Occidental pays a quarterly dividend, with a trailing 12-month yield of 8.05% and a payout ratio of 2.22. Its next payout of 79 cents is schedule to be paid on Jan. 15, 2020 to shareholders of record as of Dec. 10.
Zayo Group Holdings
During the quarter, the mutual fund reduced its position in Zayo Group Holdings by 6.8% (1,956,709 shares). Shares traded at an average price of $31.92 during that time. On Sept. 30, the last day of the quarter, Dodge & Cox sold another 22,652,099 shares of Zayo for $33.90 each, reducing the position by 84.52% according to GuruFocus Real-Time Picks (a Premium feature).
Zayo provides communications infrastructure services such as fiber and bandwidth connectivity, colocation and cloud infrastructure. The company has a U.S. headquarters in Boulder, Colorado and a European headquarters in London. As of Nov. 15, the stock has a market cap of $8.09 billion.

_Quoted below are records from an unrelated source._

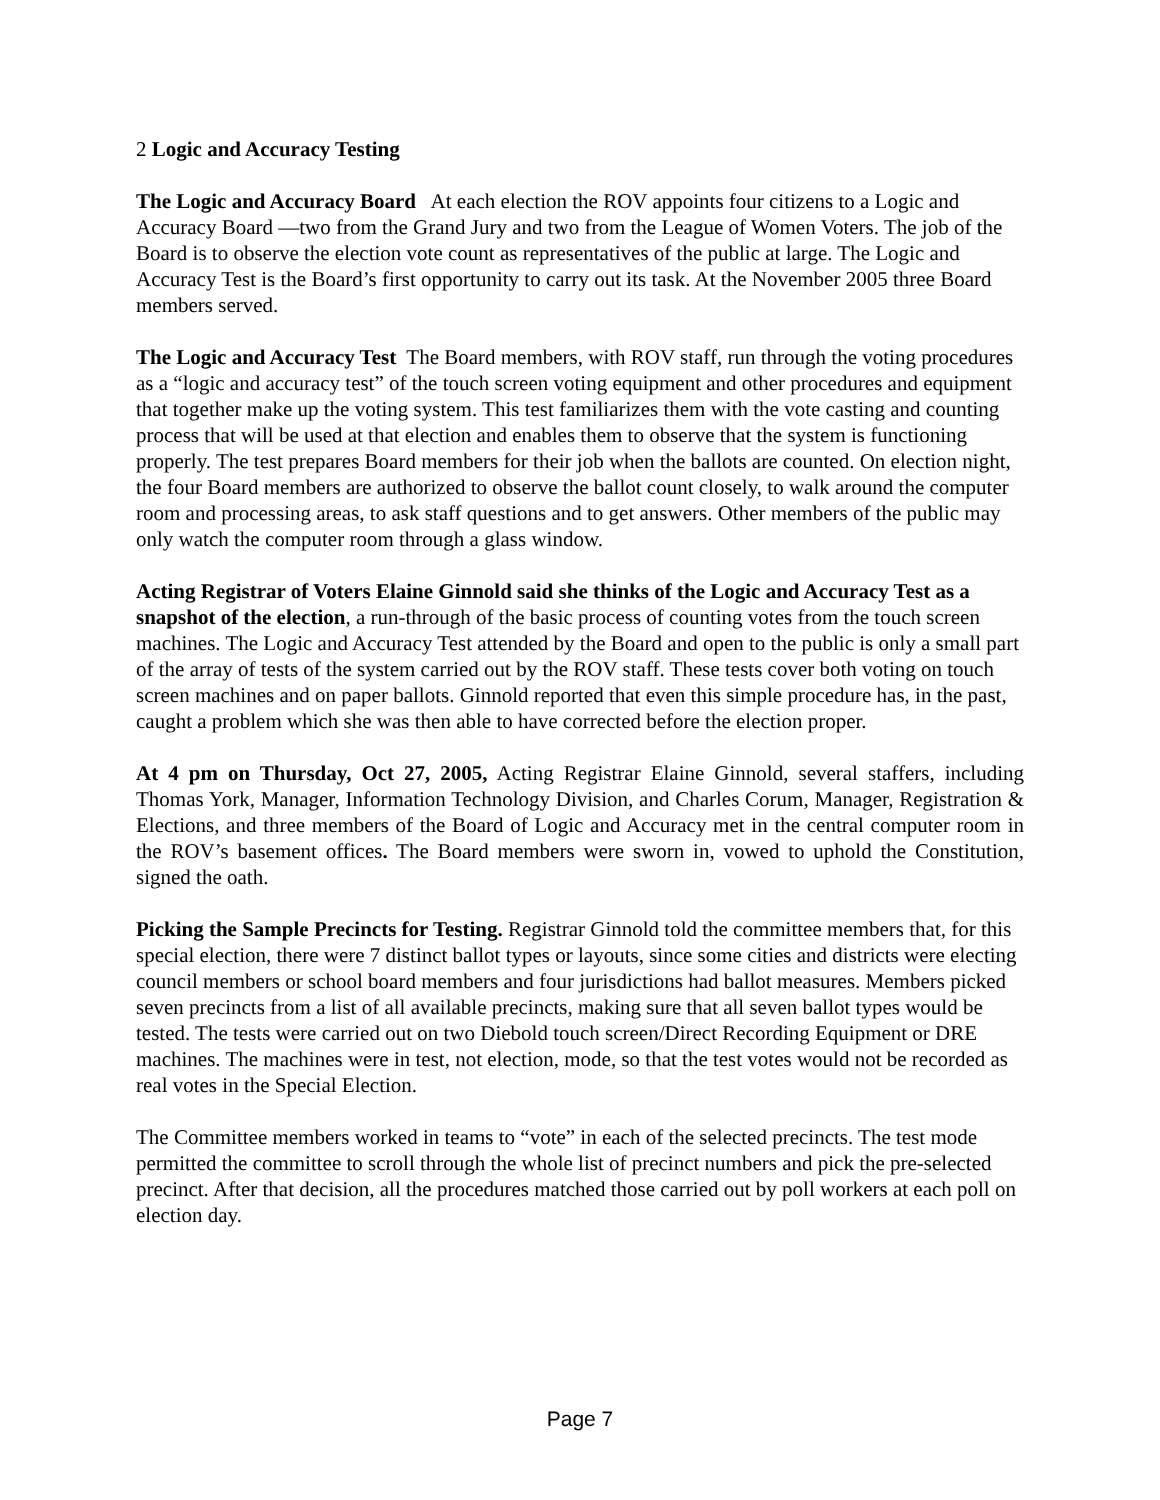2 Logic and Accuracy Testing
The Logic and Accuracy Board At each election the ROV appoints four citizens to a Logic and Accuracy Board —two from the Grand Jury and two from the League of Women Voters. The job of the Board is to observe the election vote count as representatives of the public at large. The Logic and Accuracy Test is the Board’s first opportunity to carry out its task. At the November 2005 three Board members served.
The Logic and Accuracy Test The Board members, with ROV staff, run through the voting procedures as a “logic and accuracy test” of the touch screen voting equipment and other procedures and equipment that together make up the voting system. This test familiarizes them with the vote casting and counting process that will be used at that election and enables them to observe that the system is functioning properly. The test prepares Board members for their job when the ballots are counted. On election night, the four Board members are authorized to observe the ballot count closely, to walk around the computer room and processing areas, to ask staff questions and to get answers. Other members of the public may only watch the computer room through a glass window.
Acting Registrar of Voters Elaine Ginnold said she thinks of the Logic and Accuracy Test as a snapshot of the election, a run-through of the basic process of counting votes from the touch screen machines. The Logic and Accuracy Test attended by the Board and open to the public is only a small part of the array of tests of the system carried out by the ROV staff. These tests cover both voting on touch screen machines and on paper ballots. Ginnold reported that even this simple procedure has, in the past, caught a problem which she was then able to have corrected before the election proper.
At 4 pm on Thursday, Oct 27, 2005, Acting Registrar Elaine Ginnold, several staffers, including Thomas York, Manager, Information Technology Division, and Charles Corum, Manager, Registration & Elections, and three members of the Board of Logic and Accuracy met in the central computer room in the ROV’s basement offices. The Board members were sworn in, vowed to uphold the Constitution, signed the oath.
Picking the Sample Precincts for Testing. Registrar Ginnold told the committee members that, for this special election, there were 7 distinct ballot types or layouts, since some cities and districts were electing council members or school board members and four jurisdictions had ballot measures. Members picked seven precincts from a list of all available precincts, making sure that all seven ballot types would be tested. The tests were carried out on two Diebold touch screen/Direct Recording Equipment or DRE machines. The machines were in test, not election, mode, so that the test votes would not be recorded as real votes in the Special Election.
The Committee members worked in teams to “vote” in each of the selected precincts. The test mode permitted the committee to scroll through the whole list of precinct numbers and pick the pre-selected precinct. After that decision, all the procedures matched those carried out by poll workers at each poll on election day.
Page 7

In November 2018, Zayo announced it was planning to break into two separate companies by the end of 2019 due to stagnating revenue. The announcement came after disappointing earnings results for the third quarter of 2018, and these two factors combined dropped Zayo’s stock price 41.3% from $34.86 to a low of $20.46.
Now that the expected deadline for the company’s split is approaching, the share price has stagnated, as there has been no word from Zayo on any concrete plans. Infrastructure fund Digital Colony considered making a takeover bid, but on this, too, Zayo’s management offered no comments to the public. The company is essentially telling investors that it has no concrete direction as to what the future holds.
Zayo has a GuruFocus financial strength score of 2 out of 10 and a profitability score of 6 out of 10. It has a price-earnings ratio of 55.22, a cash-debt ratio of 0.04 and an Altman Z-score of 0.93, indicating the company is facing financial hardships despite its debt not doing anything to increase its revenue.
Disclosure: Author owns no shares in any of the stocks mentioned.